Both sides say the reform measure, while not perfect, is an improvement. Yet the two recent studies suggest that economic and demographic trends in Mexico are already changing the dynamics of the American migrant-worker system. In the longer term, the increasing urbanization and prosperity of the Mexican middle class will dramatically diminish the abundant, very cheap Mexican farm labor that has flooded across the southern border for decades to harvest the crops of America.

“The longstanding assumption that the region has an endless supply of less-educated workers headed for the US is becoming less and less accurate when it comes to Mexico; and in the years ahead, it is also likely to become less accurate first for El Salvador and then Guatemala,” says the executive summary of the report released Monday by the Migration Policy Institute and the Woodrow Wilson International Center for Scholars.

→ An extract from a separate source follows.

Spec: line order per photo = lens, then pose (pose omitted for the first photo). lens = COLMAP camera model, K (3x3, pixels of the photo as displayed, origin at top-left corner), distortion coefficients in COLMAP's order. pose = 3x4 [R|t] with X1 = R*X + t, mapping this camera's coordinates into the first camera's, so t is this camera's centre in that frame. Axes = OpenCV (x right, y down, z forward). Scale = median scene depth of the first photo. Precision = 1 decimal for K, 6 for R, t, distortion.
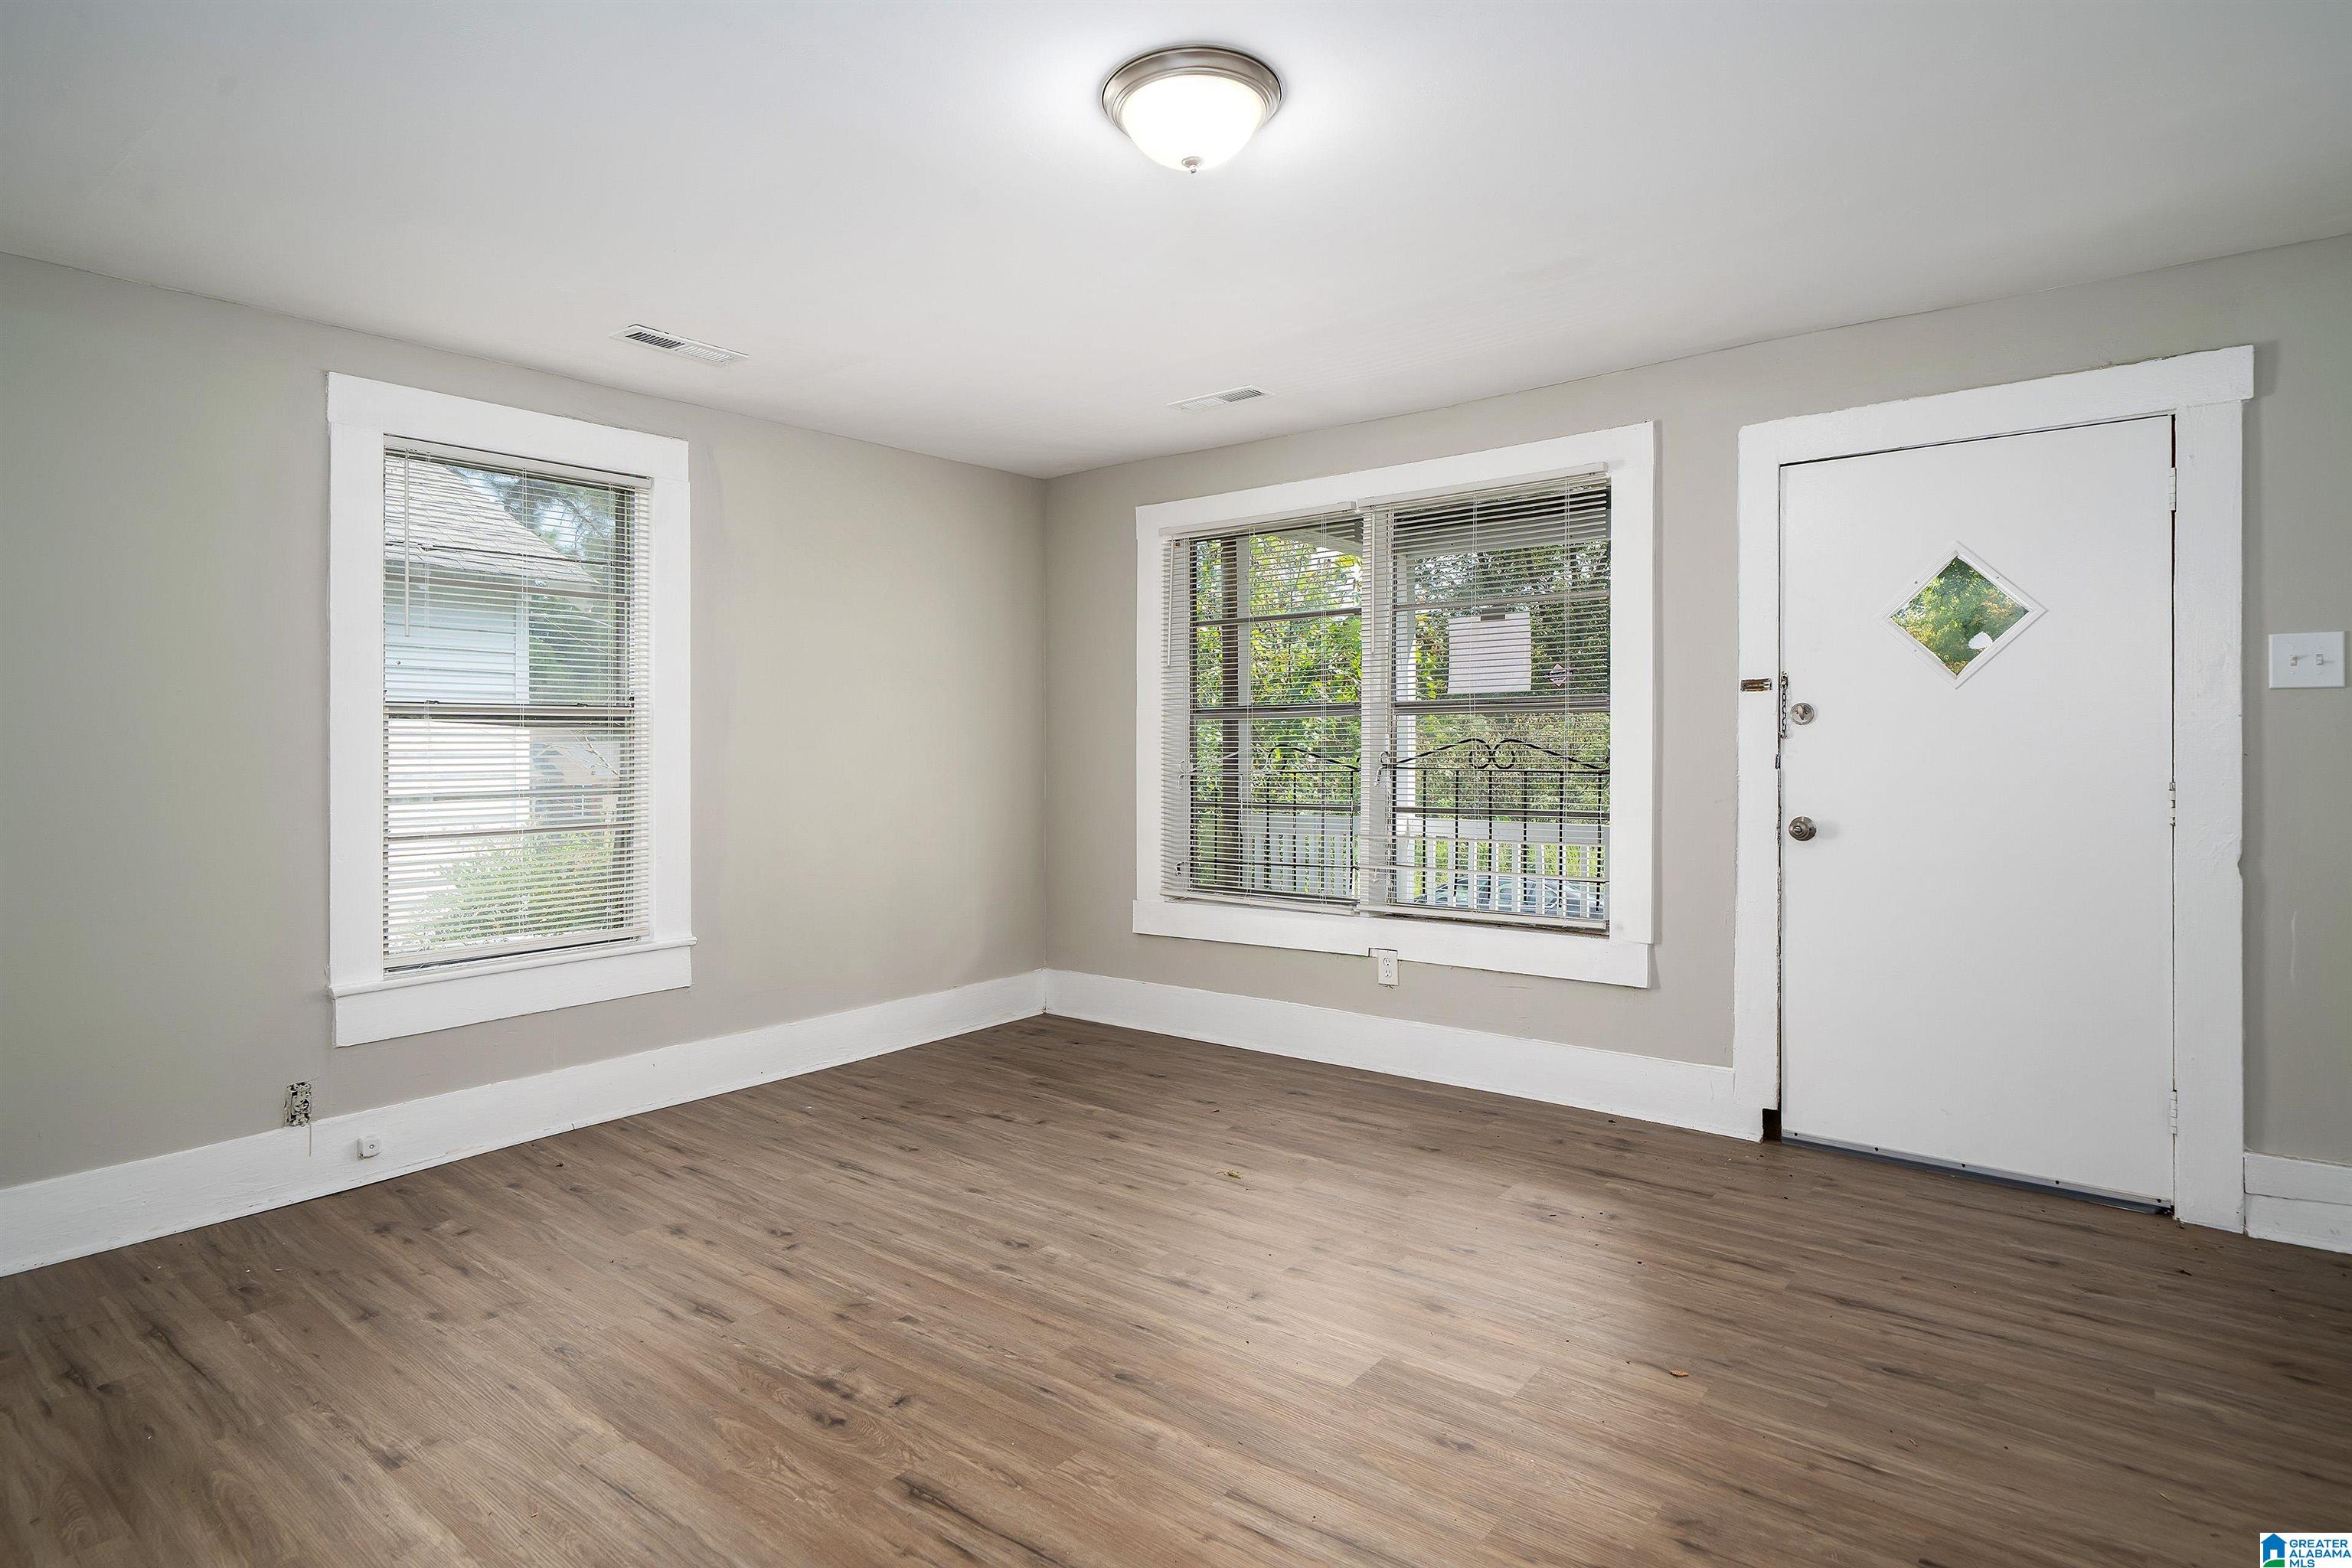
lens RADIAL K [[1235.5, 0, 1183.9], [0, 1235.5, 770.5], [0, 0, 1]] dist [-0.002674, -0.000935]
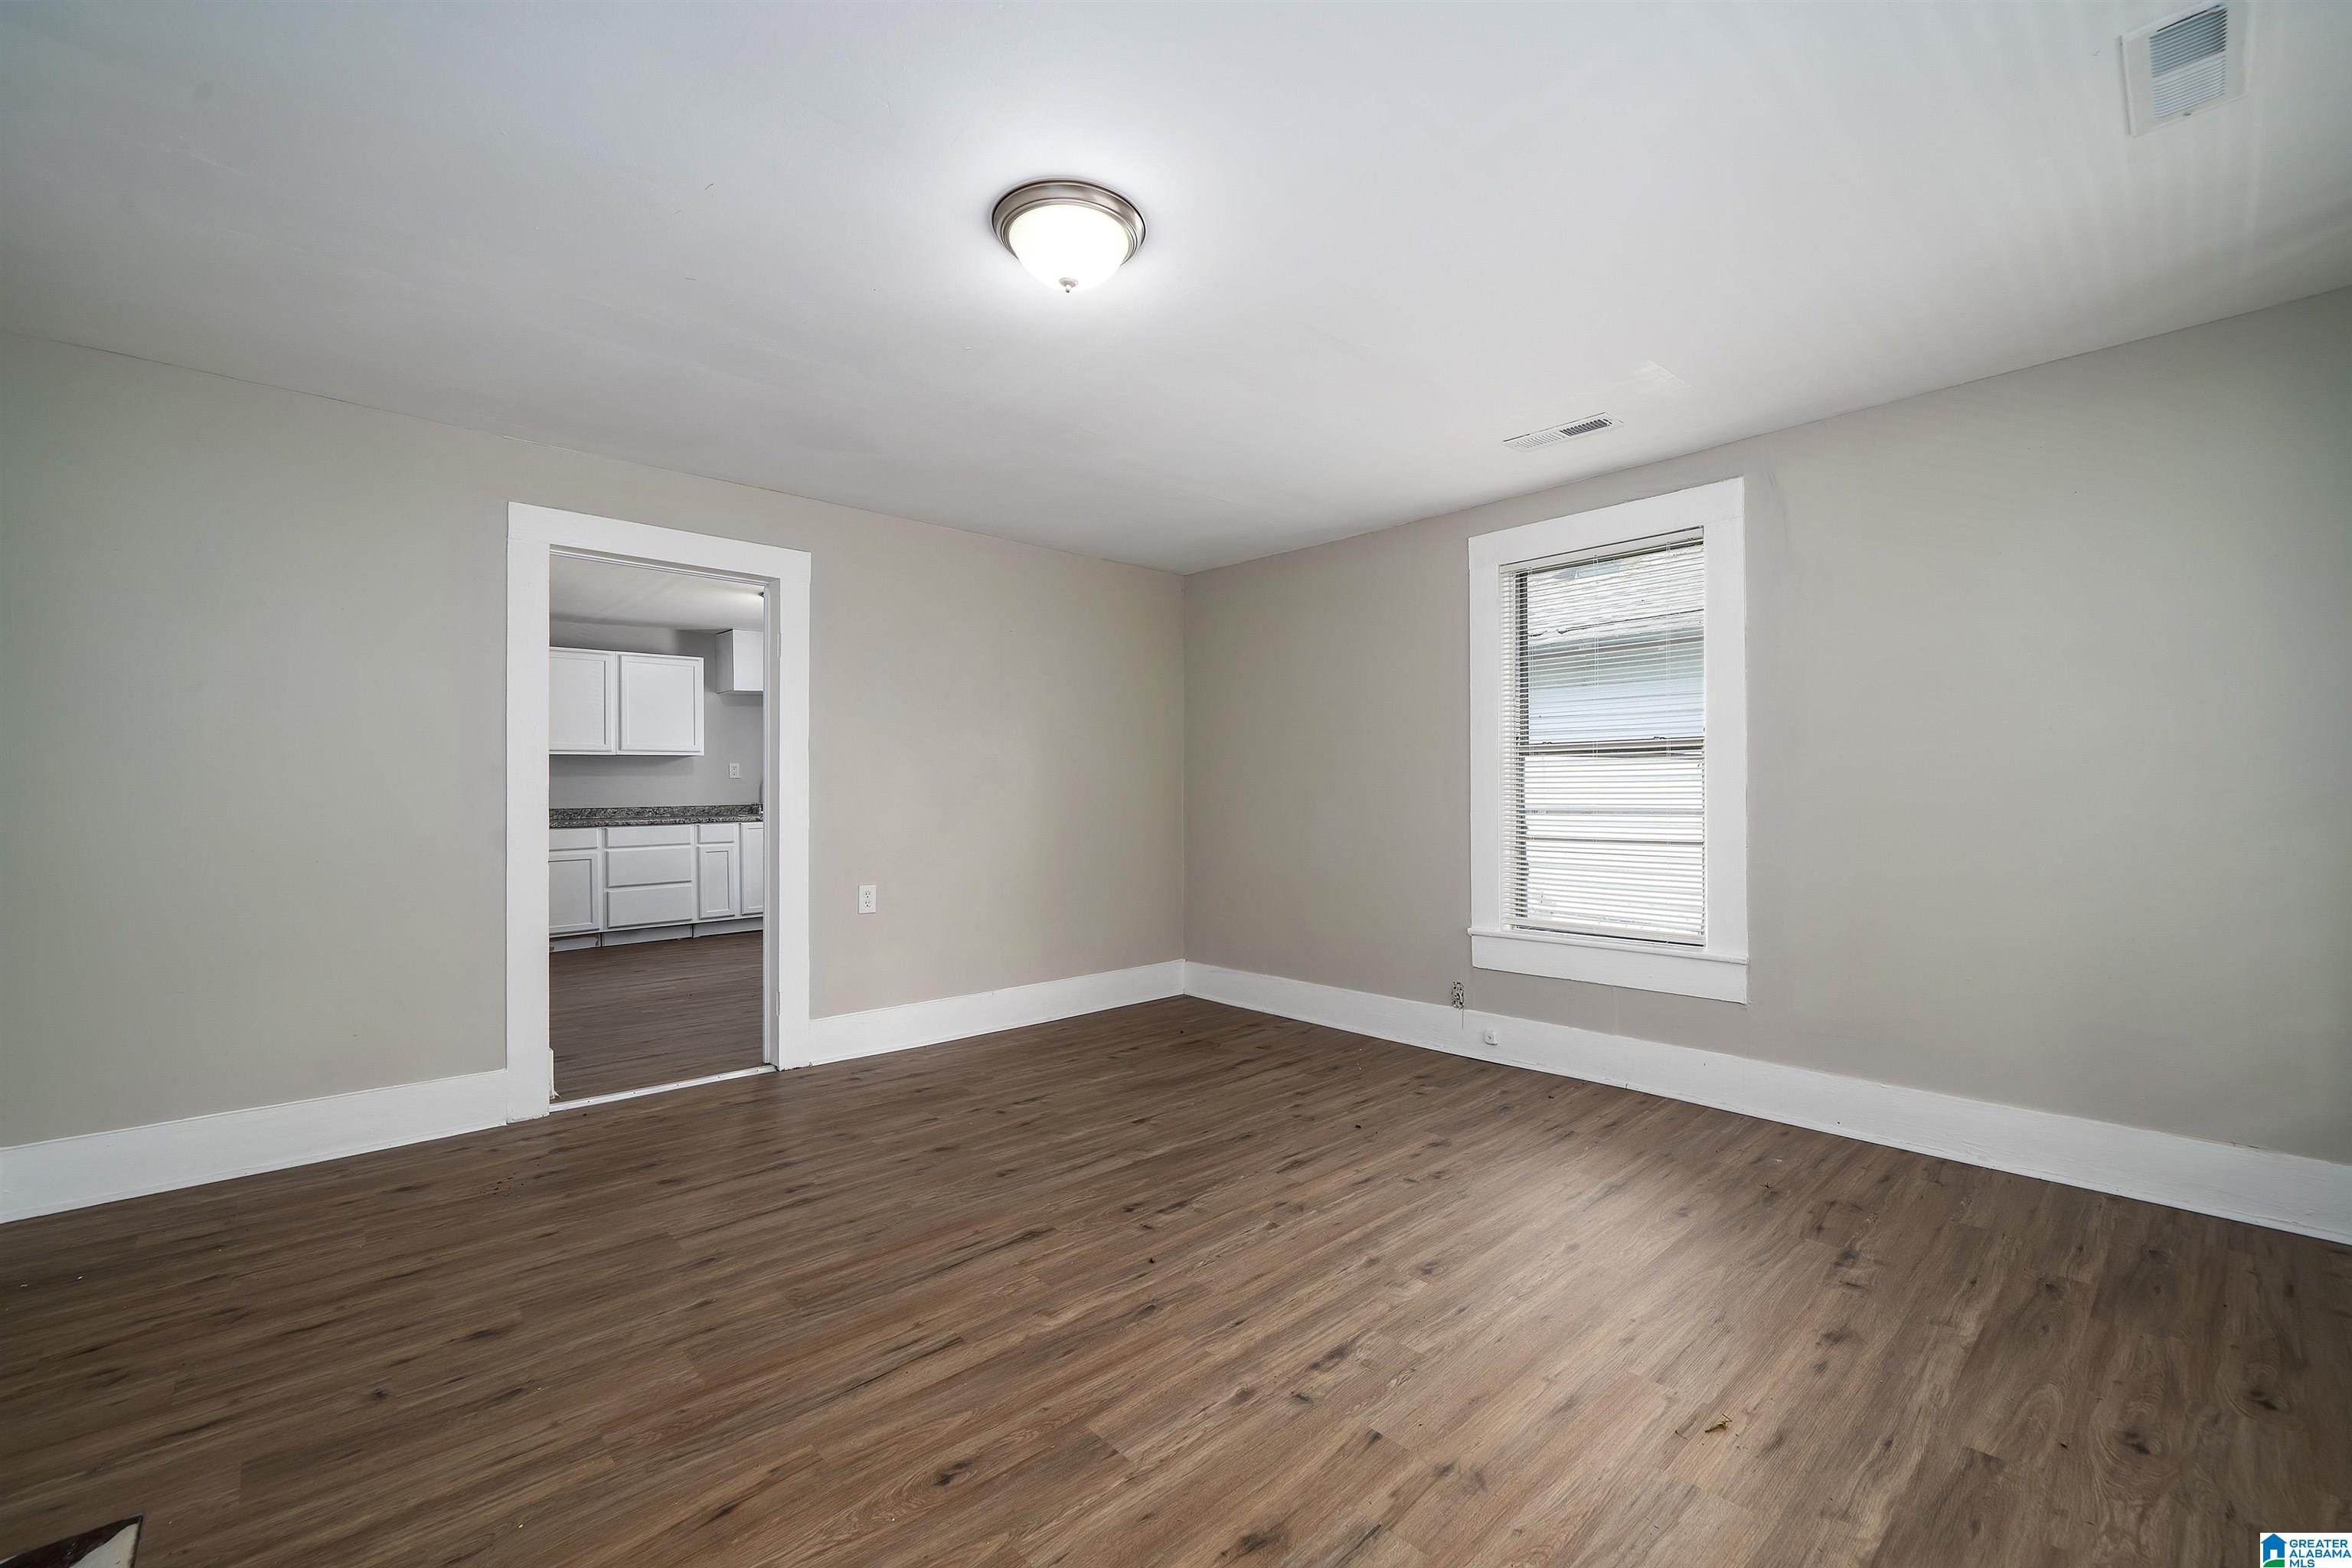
lens RADIAL K [[990.8, 0, 1176.0], [0, 990.8, 784.0], [0, 0, 1]] dist [-0.001204, -0.000361]
pose [[-0.163226, 0.006424, -0.986568, 0.679531], [-0.008283, 0.999935, 0.007881, -0.016887], [0.986554, 0.009458, -0.163162, 0.903205]]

The second study agrees with the first and connects the trend directly to issues at the heart of immigration reform.  

“This [trend] means that immigration policy will cease to be a solution to the US farm labor problem in the long run and probably sooner. In fact, we already may be witnessing the start of a new era in which farmers will have to adapt to labor scarcity by switching to less labor-intensive crops, technologies, and labor management practices,” according to the University of California study released in March.

Together, the two studies reinforce statistically what experts have been cataloging anecdotally since the 1980s, pointing to several reasons for the historic drop in cheap Mexican farm labor.

• As incomes in Mexico have risen, workers have shifted out of farm work into other sectors. Mexico’s farm workforce fell by nearly 2 million – 25 percent – from 1995 to 2010, and its per capita income now exceeds $15,000 per year. “Moving away from farm work as your income rises, reflects a pattern seen in many other countries,” says Edward Taylor, one of the authors of the University of California report.

• Fertility rates have changed dramatically – down from a norm of seven children per woman in 1970 to just over two today.

• Rural education has also improved dramatically. The average schooling for rural Mexicans 50 or older is 4.9 years, but for those in their 20s it is 9.7 years. “Better educated children eschew farm work in Mexico,” says Mr. Taylor.

These developments could help proponents of immigration reform dull some criticism of the plan.

“This study suggests that the level of illegal immigration will never return to its prior levels,” says Steven Schier, a political scientist at Carleton College in Northfield, Minn., referring to the University of California research. “That may serve to reduce the heat surrounding the issue and prompt Washington to address the problem with legislation for the first time in decades.”